▸ **What you are asked to do**
Pull out every line of the material that contains the string "lightgrey". Case counts, so copy only the lines where the string matches letter for letter.

** START Recorded information **

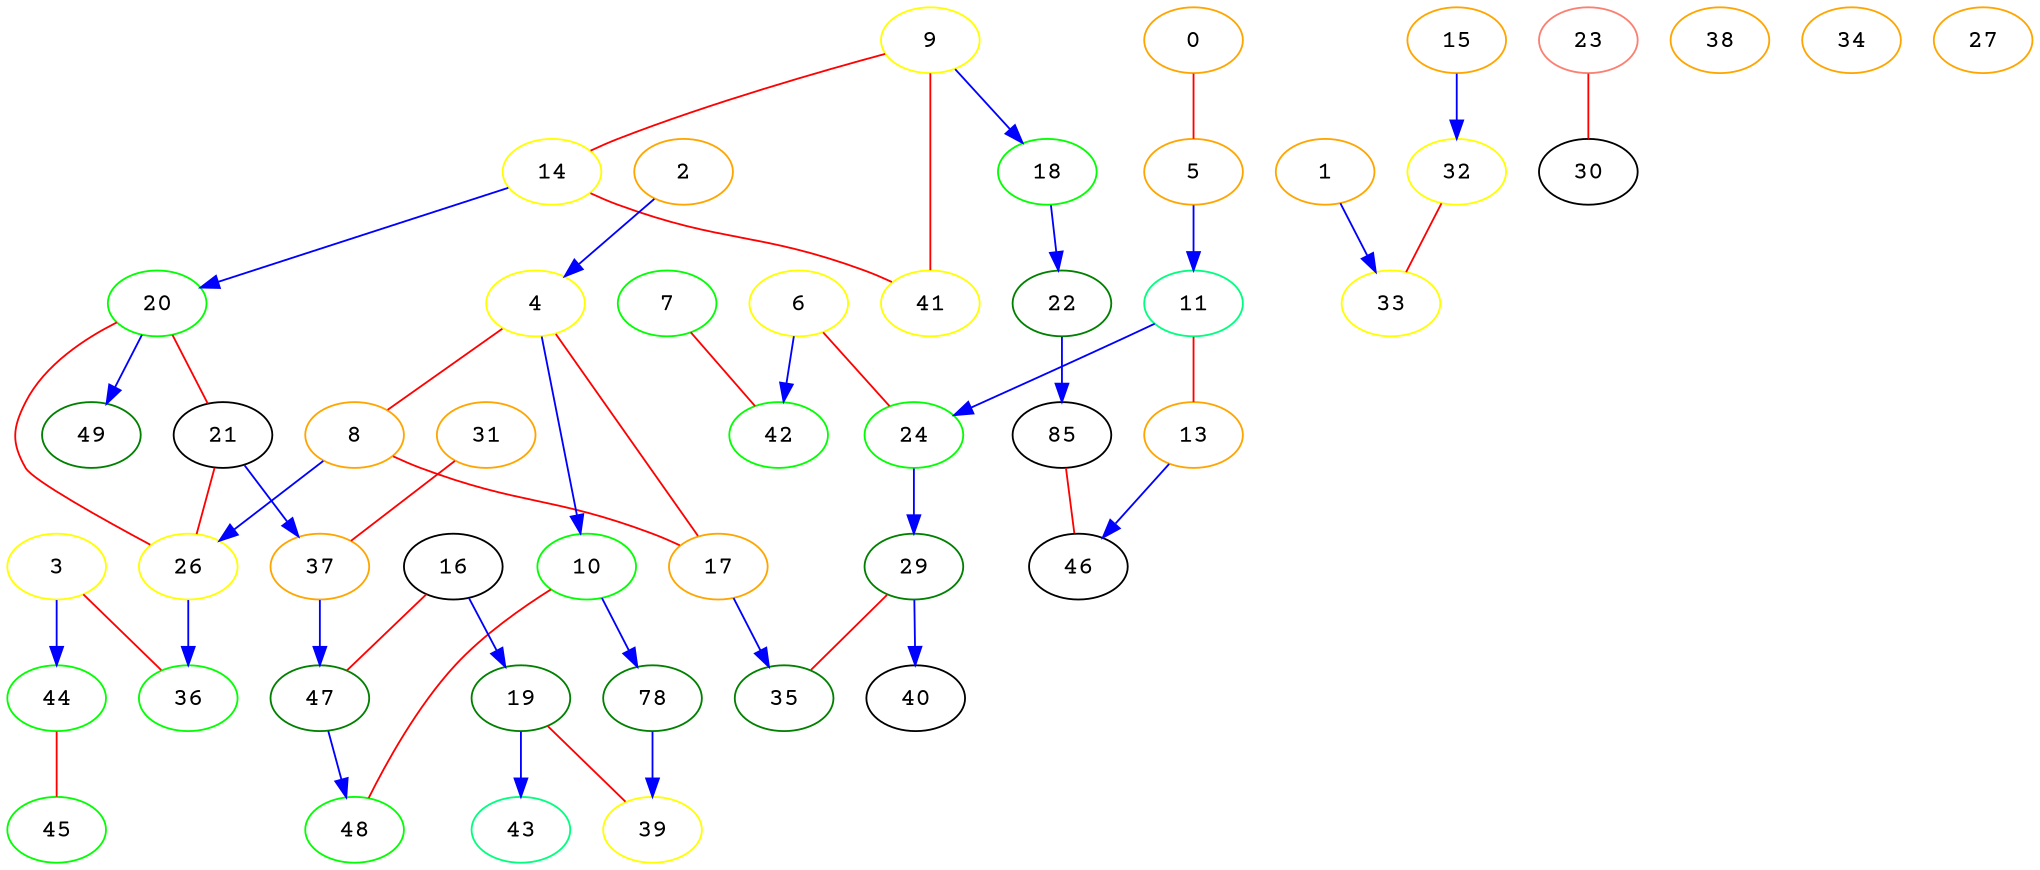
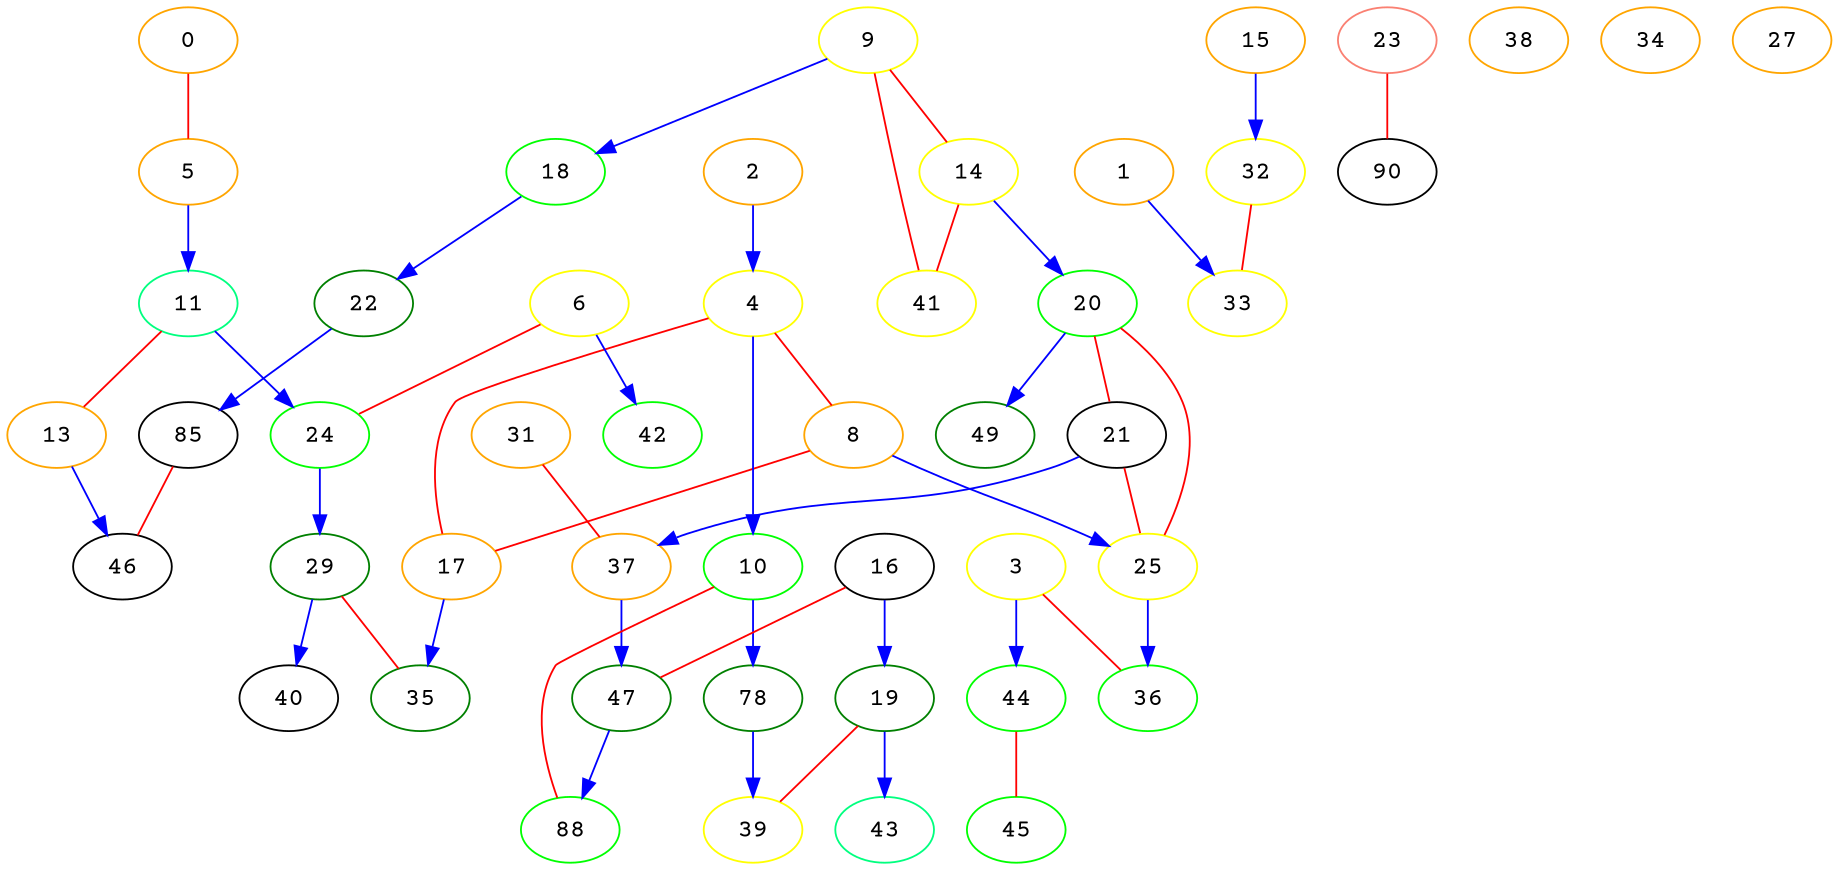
  digraph {
    fontname="Courier Prime"
    node [color="#FFA500" fontname="Courier Prime"]
    edge [color=blue fontname="Courier Prime"]
-   26 [color="#FFFF00"]
+   26 [color="#FFFF00" label=25]
    21 [color=""]
    37
    17
    8
    13
    1
    0
    5
    4 [color="#FFFF00"]
    31
    3 [color="#FFFF00"]
    36 [color="#00FF00"]
    6 [color="#FFFF00"]
    24 [color="#00FF00"]
    14 [color="#FFFF00"]
    41 [color="#FFFF00"]
    9 [color="#FFFF00"]
    11 [color="#00FF7F"]
    33 [color="#FFFF00"]
    32 [color="#FFFF00"]
    47 [color="#008000"]
    20 [color="#00FF00"]
    42 [color="#00FF00"]
-   7 [color="#00FF00"]
    44 [color="#00FF00"]
    45 [color="#00FF00"]
    10 [color="#00FF00"]
-   48 [color="#00FF00"]
+   48 [color="#00FF00" label=88]
    19 [color="#008000"]
    39 [color="#FFFF00"]
    29 [color="#008000"]
    35 [color="#008000"]
    23 [color="#FA8072"]
-   30 [color=""]
+   30 [label=90 color=""]
    16 [color=""]
    n37 [label=85 color=""]
    46 [color=""]
    15
    2
    18 [color="#00FF00"]
    22 [color="#008000"]
    49 [color="#008000"]
    n44 [color="#008000" label=78]
    43 [color="#00FF7F"]
    40 [color=""]
    38
    34
    27
    subgraph sub_1 {
      26
      21
      37
      17
      8
      13
      1
      0
      5
      4
      31
      3
      36
      6
      24
      14
      41
      9
      11
      33
      32
      47
      20
      42
-     7
      44
      45
      10
      48
      19
      39
      29
      35
      23
      30
      16
      n37
      46
    }
    subgraph sub_2 {
      26
      21
      37
      17
      8
      13
      1
      0
      5
      4
      3
      36
      6
      24
      14
      9
      11
      33
      32
      47
      20
      42
      44
      10
      48
      19
      39
      29
      35
      16
      n37
      46
      15
      2
      18
      22
      49
      n44
      43
      40
    }
    26 -> 36
    21 -> 26 [color=red dir=none]
    21 -> 37
    37 -> 47
    17 -> 35
    8 -> 26
    8 -> 17 [color=red dir=none]
    13 -> 46
    1 -> 33
    0 -> 5 [color=red dir=none]
    5 -> 11
    4 -> 17 [color=red dir=none]
    4 -> 8 [color=red dir=none]
    4 -> 10
    31 -> 37 [color=red dir=none]
    3 -> 36 [color=red dir=none]
    3 -> 44
    6 -> 24 [color=red dir=none]
    6 -> 42
    24 -> 29
    14 -> 41 [color=red dir=none]
    14 -> 20
    9 -> 14 [color=red dir=none]
    9 -> 41 [color=red dir=none]
    9 -> 18
    11 -> 13 [color=red dir=none]
    11 -> 24
    32 -> 33 [color=red dir=none]
    47 -> 48
    20 -> 26 [color=red dir=none]
    20 -> 21 [color=red dir=none]
    20 -> 49
-   7 -> 42 [color=red dir=none]
    44 -> 45 [color=red dir=none]
    10 -> 48 [color=red dir=none]
    10 -> n44
    19 -> 39 [color=red dir=none]
    19 -> 43
    29 -> 35 [color=red dir=none]
    29 -> 40
    23 -> 30 [color=red dir=none]
    16 -> 47 [color=red dir=none]
    16 -> 19
    n37 -> 46 [color=red dir=none]
    15 -> 32
    2 -> 4
    18 -> 22
    22 -> n37
    n44 -> 39
  }
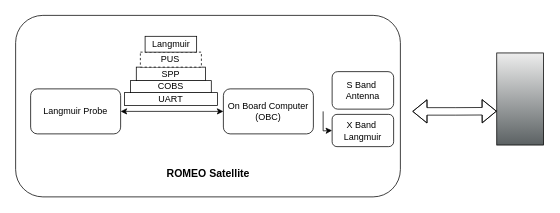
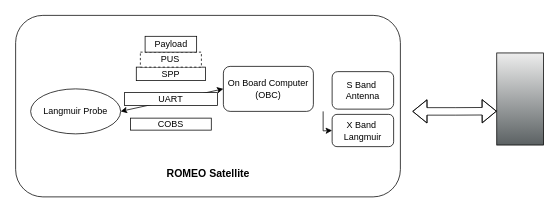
  <mxCell id="0" />
  <mxCell id="1" parent="0" />
  <mxCell id="2" value="" style="rounded=1;whiteSpace=wrap;html=1;" vertex="1" parent="1"><mxGeometry x="20" y="20" width="513" height="242" as="geometry" /></mxCell>
  <mxCell id="3" value="&lt;font style=&quot;font-size: 14px;&quot;&gt;&lt;b&gt;ROMEO Satellite&lt;/b&gt;&lt;/font&gt;" style="text;strokeColor=none;align=center;fillColor=none;html=1;verticalAlign=middle;whiteSpace=wrap;rounded=0;" vertex="1" parent="1"><mxGeometry x="191.5" y="216" width="170" height="30" as="geometry" /></mxCell>
  <mxCell id="4" value="" style="shape=mxgraph.networks2.icon;aspect=fixed;fillColor=#EDEDED;strokeColor=#000000;gradientColor=#5B6163;network2IconShadow=1;network2bgFillColor=none;network2Icon=mxgraph.networks2.antenna;network2IconYOffset=0.0;network2IconW=0.508;network2IconH=1.0;" vertex="1" parent="1"><mxGeometry x="661.5" y="70.1" width="62.4" height="122.8" as="geometry" /></mxCell>
  <mxCell id="5" value="S Band&amp;nbsp;&lt;div&gt;Antenna&lt;/div&gt;" style="rounded=1;whiteSpace=wrap;html=1;" vertex="1" parent="1"><mxGeometry x="442" y="95" width="82" height="50" as="geometry" /></mxCell>
  <mxCell id="6" value="X Band&amp;nbsp;&lt;div&gt;Langmuir&lt;/div&gt;" style="rounded=1;whiteSpace=wrap;html=1;" vertex="1" parent="1"><mxGeometry x="442" y="152" width="82" height="43" as="geometry" /></mxCell>
- <mxCell id="7" value="On Board Computer&lt;div&gt;(OBC)&lt;/div&gt;" style="rounded=1;whiteSpace=wrap;html=1;" vertex="1" parent="1"><mxGeometry x="297" y="118" width="120" height="60" as="geometry" /></mxCell>
- <mxCell id="8" value="Langmuir Probe" style="rounded=1;whiteSpace=wrap;html=1;" vertex="1" parent="1"><mxGeometry x="40" y="118" width="120" height="60" as="geometry" /></mxCell>
+ <mxCell id="7" value="On Board Computer&lt;div&gt;(OBC)&lt;/div&gt;" style="rounded=1;whiteSpace=wrap;html=1;" vertex="1" parent="1"><mxGeometry x="297" y="88" width="120" height="60" as="geometry" /></mxCell>
+ <mxCell id="8" value="Langmuir Probe" style="ellipse;whiteSpace=wrap;html=1;" vertex="1" parent="1"><mxGeometry x="40" y="118" width="120" height="60" as="geometry" /></mxCell>
  <mxCell id="9" value="" style="endArrow=classic;startArrow=classic;html=1;rounded=0;exitX=1;exitY=0.5;exitDx=0;exitDy=0;entryX=0;entryY=0.5;entryDx=0;entryDy=0;" edge="1" parent="1" source="8" target="7"><mxGeometry width="50" height="50" relative="1" as="geometry"><mxPoint x="330" y="243" as="sourcePoint" /><mxPoint x="380" y="193" as="targetPoint" /></mxGeometry></mxCell>
  <mxCell id="10" value="UART" style="rounded=0;whiteSpace=wrap;html=1;" vertex="1" parent="1"><mxGeometry x="165" y="123" width="124" height="17" as="geometry" /></mxCell>
- <mxCell id="11" value="COBS" style="rounded=0;whiteSpace=wrap;html=1;" vertex="1" parent="1"><mxGeometry x="173.13" y="107" width="107.75" height="16" as="geometry" /></mxCell>
+ <mxCell id="11" value="COBS" style="rounded=0;whiteSpace=wrap;html=1;" vertex="1" parent="1"><mxGeometry x="173.13" y="157" width="107.75" height="16" as="geometry" /></mxCell>
  <mxCell id="12" value="SPP" style="rounded=0;whiteSpace=wrap;html=1;" vertex="1" parent="1"><mxGeometry x="180.88" y="89" width="92.25" height="18" as="geometry" /></mxCell>
  <mxCell id="13" value="PUS" style="rounded=0;whiteSpace=wrap;html=1;dashed=1;" vertex="1" parent="1"><mxGeometry x="186.32" y="69" width="81.37" height="20" as="geometry" /></mxCell>
  <mxCell id="14" value="" style="shape=flexArrow;endArrow=classic;startArrow=classic;html=1;rounded=0;" edge="1" parent="1"><mxGeometry width="100" height="100" relative="1" as="geometry"><mxPoint x="549" y="148.03" as="sourcePoint" /><mxPoint x="661.5" y="147.712" as="targetPoint" /><Array as="points"><mxPoint x="607" y="148.03" /></Array></mxGeometry></mxCell>
- <mxCell id="15" value="Langmuir" style="rounded=0;whiteSpace=wrap;html=1;" vertex="1" parent="1"><mxGeometry x="192.63" y="47.9" width="68.75" height="21.1" as="geometry" /></mxCell>
+ <mxCell id="15" value="Payload" style="rounded=0;whiteSpace=wrap;html=1;" vertex="1" parent="1"><mxGeometry x="192.63" y="47.9" width="68.75" height="21.1" as="geometry" /></mxCell>
  <mxCell id="16" value="" style="endArrow=classic;html=1;rounded=0;entryX=0;entryY=0.5;entryDx=0;entryDy=0;" edge="1" parent="1" target="6"><mxGeometry width="50" height="50" relative="1" as="geometry"><mxPoint x="430" y="148" as="sourcePoint" /><mxPoint x="294" y="114" as="targetPoint" /><Array as="points"><mxPoint x="430" y="174" /></Array></mxGeometry></mxCell>
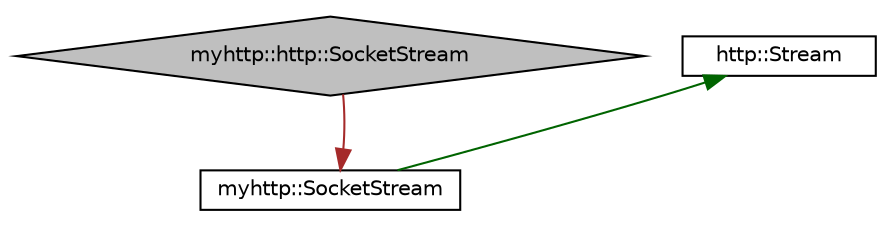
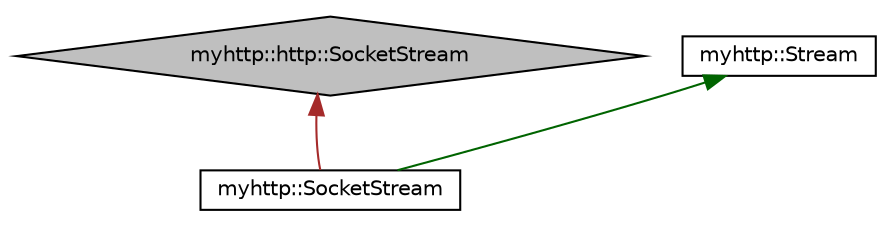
  digraph {
    node [color=black fillcolor=white fontname=Helvetica fontsize=10 shape=box style=filled]
    edge [dir=back fontname=Helvetica fontsize=10 labelfontname=Helvetica labelfontsize=10 style=solid]
    n1 [fillcolor=grey75 fontcolor=black height=0.2 label="myhttp::http::SocketStream" shape=diamond width=0.4]
    n2 [height=0.2 label="myhttp::SocketStream" width=0.4]
-   n3 [height=0.2 label="http::Stream" width=0.4]
-   n2 -> n1 [color=brown]
+   n3 [height=0.2 label="myhttp::Stream" width=0.4]
+   n1 -> n2 [color=brown]
    n3 -> n2 [color=darkgreen]
  }
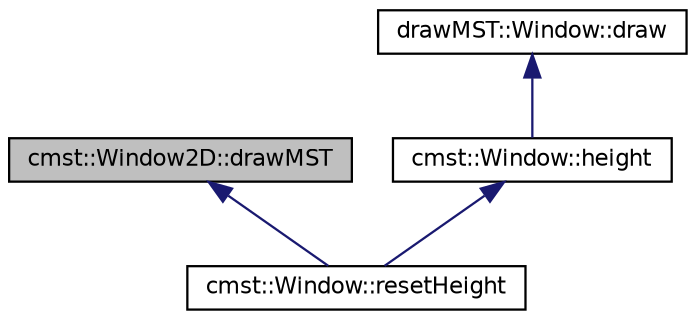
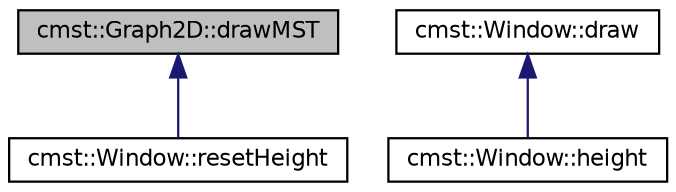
  digraph {
    rankdir=TB
    node [color=black fillcolor=white fontname=Helvetica fontsize=10 shape=record style=filled]
    edge [color=midnightblue dir=back fontname=Helvetica fontsize=10 labelfontname=Helvetica labelfontsize=10 style=solid]
-   n1 [fillcolor=grey75 fontcolor=black height=0.2 label="cmst::Window2D::drawMST" width=0.4]
+   n1 [fillcolor=grey75 fontcolor=black height=0.2 label="cmst::Graph2D::drawMST" width=0.4]
    n2 [height=0.2 label="cmst::Window::resetHeight" width=0.4]
-   n3 [height=0.2 label="drawMST::Window::draw" width=0.4]
+   n3 [height=0.2 label="cmst::Window::draw" width=0.4]
    n4 [height=0.2 label="cmst::Window::height" width=0.4]
    n1 -> n2
    n3 -> n4
-   n4 -> n2
  }
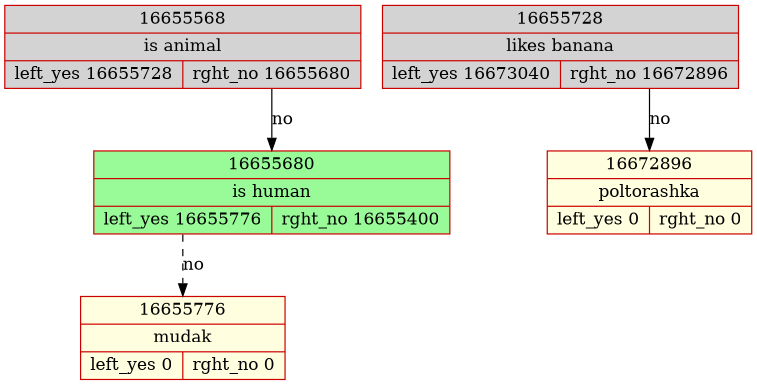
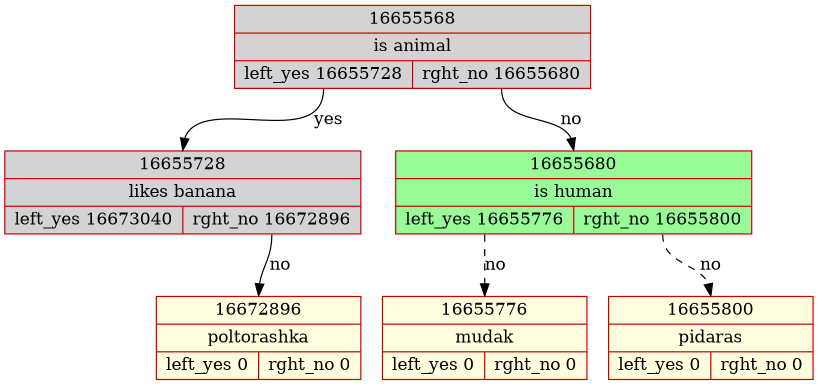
  digraph {
    rankdir=TB
    spline=ortho
    node [color=red3 fillcolor=lightyellow shape=record style=filled]
    edge [constraint=true headport=n style=solid tailport="f1:s" weight=1]
    n1 [fillcolor=lightgrey label="{<f0> 16655568|is animal|{<f2>left_yes 16655728 | <f1>rght_no 16655680}}"]
    n2 [fillcolor=lightgrey label="{<f0> 16655728|likes banana|{<f2>left_yes 16673040 | <f1>rght_no 16672896}}"]
-   n3 [fillcolor=palegreen label="{<f0> 16655680|is human|{<f2>left_yes 16655776 | <f1>rght_no 16655400}}"]
+   n3 [fillcolor=palegreen label="{<f0> 16655680|is human|{<f2>left_yes 16655776 | <f1>rght_no 16655800}}"]
    n4 [label="{<f0> 16672896|poltorashka|{<f2>left_yes 0 | <f1>rght_no 0}}"]
    n5 [label="{<f0> 16655776|mudak|{<f2>left_yes 0 | <f1>rght_no 0}}"]
+   n6 [label="{<f0> 16655800|pidaras|{<f2>left_yes 0 | <f1>rght_no 0}}"]
+   n1 -> n2 [label=yes tailport="f2:s"]
    n1 -> n3 [label=no]
    n2 -> n4 [label=no]
    n3 -> n5 [label=no style=dashed tailport="f2:s"]
+   n3 -> n6 [label=no style=dashed]
  }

** END Recorded information **

▸ **Expected answer**
    n1 [fillcolor=lightgrey label="{<f0> 16655568|is animal|{<f2>left_yes 16655728 | <f1>rght_no 16655680}}"]
    n2 [fillcolor=lightgrey label="{<f0> 16655728|likes banana|{<f2>left_yes 16673040 | <f1>rght_no 16672896}}"]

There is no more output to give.